The bonds that are formed allow the freshmen to relax away from the court, which allows them to be more intense and focused on it.
“Last year, as a freshman, she didn’t really know where she fit in on this team,” said Foster. “I was like, ‘You are so special. You have a gift and I think you should be loud and go hard all the time.’ I try to make sure she resembles me. She’s an emblem of me.”
P.I.P.S. forges similar one-on-one relationships between freshmen and members of the staff, who are available 24/7.

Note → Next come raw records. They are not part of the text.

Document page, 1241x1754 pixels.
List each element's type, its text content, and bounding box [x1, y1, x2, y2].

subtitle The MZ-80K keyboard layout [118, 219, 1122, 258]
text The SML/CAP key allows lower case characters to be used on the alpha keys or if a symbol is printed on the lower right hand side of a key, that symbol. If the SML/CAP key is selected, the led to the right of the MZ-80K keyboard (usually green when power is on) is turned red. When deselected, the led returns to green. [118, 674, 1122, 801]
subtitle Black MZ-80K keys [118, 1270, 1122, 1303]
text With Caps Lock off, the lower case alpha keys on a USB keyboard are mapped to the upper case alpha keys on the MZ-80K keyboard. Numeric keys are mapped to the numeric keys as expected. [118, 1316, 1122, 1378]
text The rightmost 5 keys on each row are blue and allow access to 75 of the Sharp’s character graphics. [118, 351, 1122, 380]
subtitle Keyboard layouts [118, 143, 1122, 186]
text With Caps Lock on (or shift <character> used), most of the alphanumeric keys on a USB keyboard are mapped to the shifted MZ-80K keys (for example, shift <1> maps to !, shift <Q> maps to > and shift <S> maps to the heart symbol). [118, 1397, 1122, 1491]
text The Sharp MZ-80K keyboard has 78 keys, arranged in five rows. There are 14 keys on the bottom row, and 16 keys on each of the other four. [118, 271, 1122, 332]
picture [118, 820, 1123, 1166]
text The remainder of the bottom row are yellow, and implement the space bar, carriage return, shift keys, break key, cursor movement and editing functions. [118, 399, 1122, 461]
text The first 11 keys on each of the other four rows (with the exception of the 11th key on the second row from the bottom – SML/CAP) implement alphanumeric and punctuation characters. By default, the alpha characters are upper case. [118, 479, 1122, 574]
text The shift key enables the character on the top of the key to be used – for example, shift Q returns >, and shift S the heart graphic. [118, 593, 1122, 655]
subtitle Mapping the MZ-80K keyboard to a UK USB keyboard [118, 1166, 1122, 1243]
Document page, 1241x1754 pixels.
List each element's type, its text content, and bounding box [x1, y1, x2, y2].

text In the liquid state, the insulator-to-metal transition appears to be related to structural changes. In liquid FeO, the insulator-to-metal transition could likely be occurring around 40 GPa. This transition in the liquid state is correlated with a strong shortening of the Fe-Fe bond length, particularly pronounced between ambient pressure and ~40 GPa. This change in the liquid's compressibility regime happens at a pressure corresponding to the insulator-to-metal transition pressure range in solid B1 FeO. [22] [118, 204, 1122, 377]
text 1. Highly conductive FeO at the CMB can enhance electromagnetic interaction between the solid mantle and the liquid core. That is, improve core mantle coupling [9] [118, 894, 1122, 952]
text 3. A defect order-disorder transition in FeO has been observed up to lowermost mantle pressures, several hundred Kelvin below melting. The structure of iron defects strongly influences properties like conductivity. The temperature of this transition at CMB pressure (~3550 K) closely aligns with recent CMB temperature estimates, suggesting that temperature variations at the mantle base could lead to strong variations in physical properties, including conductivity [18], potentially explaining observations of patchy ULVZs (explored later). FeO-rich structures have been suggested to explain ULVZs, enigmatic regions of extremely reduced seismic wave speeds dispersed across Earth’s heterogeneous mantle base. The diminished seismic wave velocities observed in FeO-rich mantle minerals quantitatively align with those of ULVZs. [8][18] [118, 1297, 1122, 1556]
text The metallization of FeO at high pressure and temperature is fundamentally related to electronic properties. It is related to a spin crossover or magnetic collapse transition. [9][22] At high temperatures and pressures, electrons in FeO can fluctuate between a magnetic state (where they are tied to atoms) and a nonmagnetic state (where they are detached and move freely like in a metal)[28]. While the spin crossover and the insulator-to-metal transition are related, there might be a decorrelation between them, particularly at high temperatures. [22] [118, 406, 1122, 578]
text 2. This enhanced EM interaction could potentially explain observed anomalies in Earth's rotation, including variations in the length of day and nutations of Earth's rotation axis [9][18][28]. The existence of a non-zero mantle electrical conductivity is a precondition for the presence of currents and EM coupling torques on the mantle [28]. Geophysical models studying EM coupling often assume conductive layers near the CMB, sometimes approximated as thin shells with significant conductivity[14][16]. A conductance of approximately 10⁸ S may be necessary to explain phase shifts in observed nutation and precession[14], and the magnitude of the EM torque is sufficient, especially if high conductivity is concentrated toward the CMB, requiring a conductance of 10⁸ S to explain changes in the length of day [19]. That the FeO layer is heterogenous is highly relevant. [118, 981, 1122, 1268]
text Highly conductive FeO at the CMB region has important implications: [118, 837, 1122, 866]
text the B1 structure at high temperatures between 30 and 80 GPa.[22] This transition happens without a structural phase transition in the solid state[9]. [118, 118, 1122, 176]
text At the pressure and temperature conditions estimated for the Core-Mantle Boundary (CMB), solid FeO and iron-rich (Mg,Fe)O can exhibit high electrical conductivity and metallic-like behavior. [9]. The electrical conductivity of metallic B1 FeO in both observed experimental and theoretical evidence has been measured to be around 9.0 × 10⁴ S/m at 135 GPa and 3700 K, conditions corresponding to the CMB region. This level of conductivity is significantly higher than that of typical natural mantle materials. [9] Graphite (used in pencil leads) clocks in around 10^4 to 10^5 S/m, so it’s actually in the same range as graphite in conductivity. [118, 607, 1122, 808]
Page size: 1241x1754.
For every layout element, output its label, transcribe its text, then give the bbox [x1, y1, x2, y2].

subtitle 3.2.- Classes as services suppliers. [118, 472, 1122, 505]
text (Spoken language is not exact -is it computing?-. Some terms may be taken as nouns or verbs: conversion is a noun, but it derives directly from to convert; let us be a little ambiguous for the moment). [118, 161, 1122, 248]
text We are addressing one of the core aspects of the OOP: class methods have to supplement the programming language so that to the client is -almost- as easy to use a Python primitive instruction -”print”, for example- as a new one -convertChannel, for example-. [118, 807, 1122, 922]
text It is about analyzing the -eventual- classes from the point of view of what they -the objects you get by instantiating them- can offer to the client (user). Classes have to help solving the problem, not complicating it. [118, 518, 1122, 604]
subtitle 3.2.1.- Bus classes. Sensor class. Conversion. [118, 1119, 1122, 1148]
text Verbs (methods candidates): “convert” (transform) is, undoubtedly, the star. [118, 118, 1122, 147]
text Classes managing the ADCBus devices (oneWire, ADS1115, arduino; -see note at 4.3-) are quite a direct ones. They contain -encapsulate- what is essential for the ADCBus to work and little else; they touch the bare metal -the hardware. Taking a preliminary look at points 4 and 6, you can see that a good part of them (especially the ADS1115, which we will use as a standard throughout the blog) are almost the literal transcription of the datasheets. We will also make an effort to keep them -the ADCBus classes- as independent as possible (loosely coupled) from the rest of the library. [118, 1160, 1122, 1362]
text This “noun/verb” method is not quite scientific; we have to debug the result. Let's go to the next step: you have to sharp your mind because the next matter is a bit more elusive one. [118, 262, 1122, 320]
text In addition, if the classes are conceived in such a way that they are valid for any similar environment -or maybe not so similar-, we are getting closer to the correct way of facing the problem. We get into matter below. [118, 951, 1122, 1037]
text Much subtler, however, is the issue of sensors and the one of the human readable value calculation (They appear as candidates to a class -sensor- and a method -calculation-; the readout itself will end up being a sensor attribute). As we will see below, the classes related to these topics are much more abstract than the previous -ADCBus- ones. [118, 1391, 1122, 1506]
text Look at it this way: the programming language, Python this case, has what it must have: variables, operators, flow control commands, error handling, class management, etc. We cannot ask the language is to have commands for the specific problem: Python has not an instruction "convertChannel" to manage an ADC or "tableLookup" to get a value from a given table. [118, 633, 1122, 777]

“The PI.P.S.program is fun, really, for everyone involved because it can be a little bit competitive,” said Robinson, who is P.I.P. for Adams and Regins. “It’s my job to make them the best player and student and person that I can. So I meet with them, I find out the needs that they have that I can be of assistance with, I push them in terms of academic achievements, I celebrate with them with on-court situations. Just someone that you know is keeping a very close eye on every area of what that athlete is involved in.”
The team’s ability to act as role models doesn’t end on campus and with each other. Through Buzzing Through the Community, which Joseph began in 2005, the Jackets players get out and talk to young girls and help them find a prudent right path.
“We’re associated with a program called ‘Go, Girl, Go,'” said Robinson. “It’s a girl-serving organization here in Atlanta that we try to get girls active in sports. When young girls are willing to get involved in sports, they’re less likely to become pregnant and things of that nature as teenagers.
“Our kids take their experiences through the Big Sister Little Sister Program and the P.I.P.S. Program and they cultivate relationships with these young women. They’ve got little sisters here but also have little sisters in the community that look up to them, that they can then turn and be role models for. Then also, with PIP, we can set the example for them as to how to mentor young women in the community.”
Robinson, who played at Wake Forest, relishes the opportunity to give back.
“I say I’m the luckiest person in the world because I feel like I have the most rewarding job ever,” she said. “I get so much value in watching these young women come in, go through some ups, go through some downs and at the end of the day they leave as better people than how they came. They’re able to understand contributions to the community, they understand the importance of relationships and support through the P.I.P.S. Program and Big Sister and Little Sister.”